Va bene, basta così.
È più di una settimana che non pubblico nuovi post, e questo per
un motivo molto semplice: non riesco più a leggere durante il giorno a causa di
una miriade di impegni, e l’unico momento che ho a disposizione è la sera una
volta andato a letto. E se il libro che sto leggendo non è buono… nello spazio
di mezza pagina mi addormento con la faccia sopra al foglio e la luce accesa, e
addio buoni propositi di lettura.
È più di una settimana che
trascino in questo modo la lettura di questo Il labirinto ai confini del mondo. Mi sono stufato, anche se non
sono nemmeno a metà, e sono arrivato alla conclusione che dei destini di Ignazio da Toledo non me ne può fregare
di meno.
Del resto, dei tanto
decantati romanzi di Marcello Simoni questo
non è il primo che non riesco a terminare. Ci avevo provato con Il mercante di libri maledetti, solo
perché me lo aveva prestato un amico irretito dall’essersi trovato davanti a un
fenomeno mediatico gonfiato della
pubblicità che gli ha fatto vincere, immeritatamente, il Bancarella, e avevo
retto solo poche pagine: ritmo da scuola elementare, ingenuità a non finire,
trama trita e ritrita, dialoghi insulsi, senza contare il solito rifarsi all’esoterico
e al mistero senza motivazioni sostanziali.

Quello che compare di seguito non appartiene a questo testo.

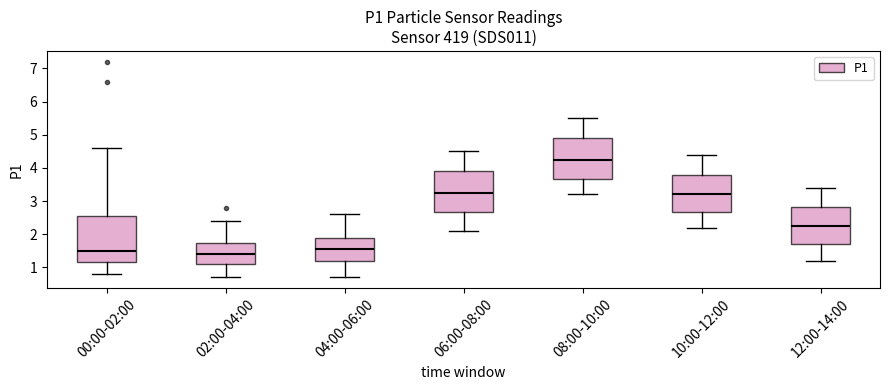

Reading left to right, read every box against the y-axis: the position of its median line, the range the box covers, and the ends of its whiskers. The values are not printed on the chart, so give them approximately, as read against the axis.

00:00-02:00: median 1.5, box 1.2 to 2.6, whiskers 0.8 to 4.6
02:00-04:00: median 1.4, box 1.1 to 1.7, whiskers 0.7 to 2.4
04:00-06:00: median 1.6, box 1.2 to 1.9, whiskers 0.7 to 2.6
06:00-08:00: median 3.3, box 2.7 to 3.9, whiskers 2.1 to 4.5
08:00-10:00: median 4.3, box 3.7 to 4.9, whiskers 3.2 to 5.5
10:00-12:00: median 3.2, box 2.7 to 3.8, whiskers 2.2 to 4.4
12:00-14:00: median 2.3, box 1.7 to 2.8, whiskers 1.2 to 3.4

Lo avevo schedato tra gli irrecuperabili dopo neanche 20 o 30
pagine. Ma poco tempo fa mi è capitato sotto mano questo “seguito”, anche
questo per caso, perché se ci avessi speso qualcosa mi sarei già sparato un
colpo, e visto che ormai ce l’avevo ho voluto riprovarci. Ben mi sta.
Devo dire che in questo caso
le ingenuità che avevo trovato nel
primo della serie sono state un pochino ridimensionate, soprattutto nello
stile, e la lettura scorre via più liscia. Di certo è merito dell’esperienza
acquisita dall’autore nello scrivere i precedenti della serie, perché non sono
così cattivo da essere convinto che qualche editor
si sia detto: “oh, stó tizio ha vinto il
Bancarella, i prossimi romanzi cerchiamo di sistemarglieli un po’ meglio…”.

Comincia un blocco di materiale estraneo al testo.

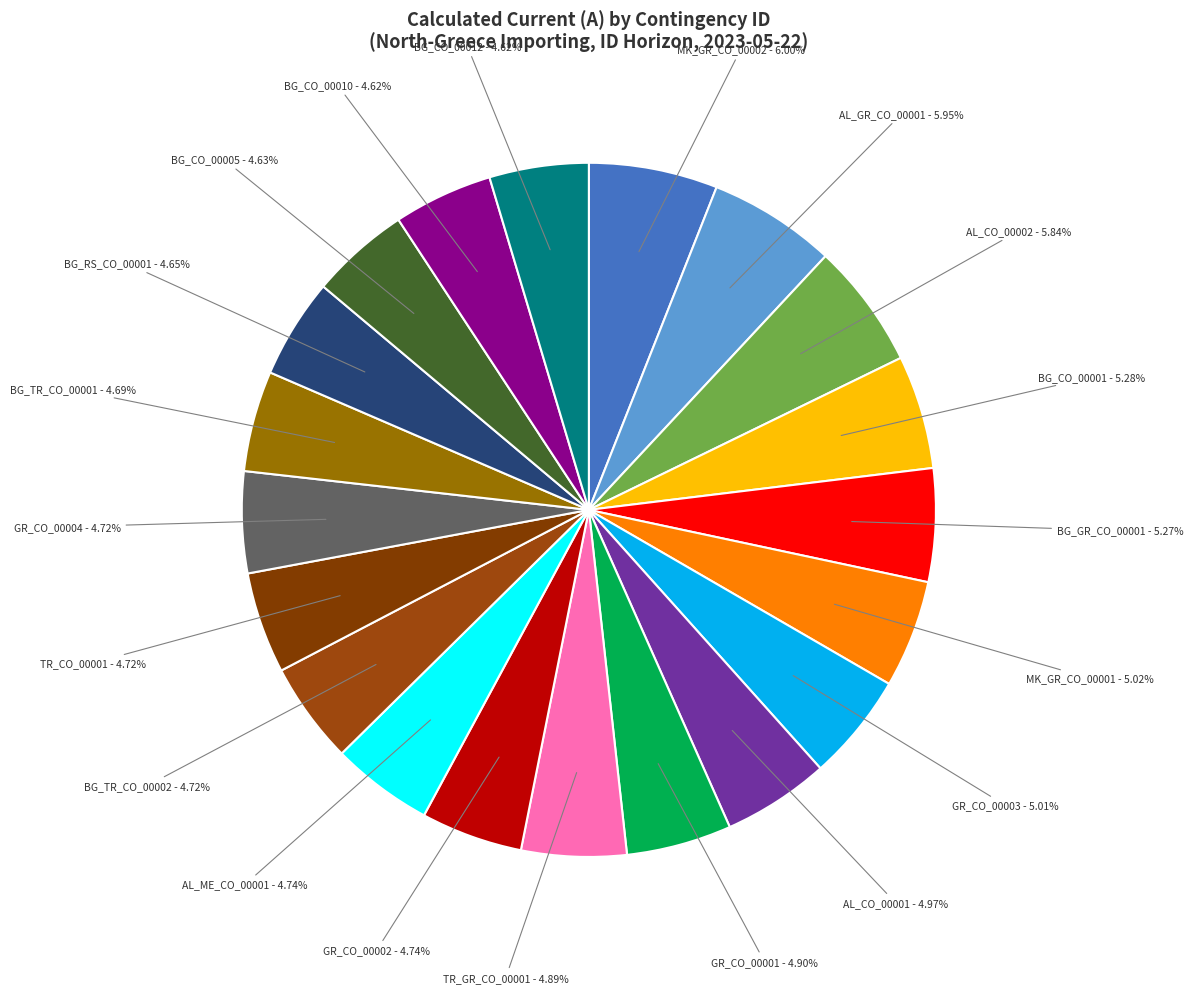

To the nearest percent, what is the average slice percentage?

5%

Convinto no, ma pensato l’ho pensato.
Però restano i soliti arcani
(sette super segrete, misteriosi mantelli decorati in cerca del padrone…) che
hanno stufato e dei quali non ti
viene nessuna voglia che ti siano svelati; l’assenza di motivazioni concrete; i
personaggi senza spessore (o al contrario esagerati); l’enfasi nell’adoperare termini che “forse” andavano di moda nel 1200,
come putta per “puttana”, o l’insistenza di inserire in ogni pagina vocaboli in
latino (con spesso la traduzione in nota a pié pagina), forse per far vedere quanto
l’autore è colto. E anche in questo caso colui che dovrebbe essere il protagonista, questo fantomatico
Ignazio, appare molto poco e non fa nulla di nulla. Perlomeno fino a metà
libro. Poi forse si riscatterà anche, ma chissenefrega.
I dialoghi non sono
migliorati: restano insulsi anche in questa occasione, e l’unica cosa per la
quale posso ringraziare l’autore è che sono diverse sere che non ho alcuna
difficoltà ad addormentarmi.
Tradotto in 18 paesi… 1.000.000
di copie vendute nel mondo… recita la pubblicità di questo romanzo. Sarà.
Se fosse vero, sarebbe un’ennesima
dimostrazione di quanto il gusto e la capacità critica di una massa di lettori,
tutti quelli che l’hanno trovato “buono”, si siano imbarbariti fino a un punto di
non ritorno. Nient’altro che una conferma, purtroppo.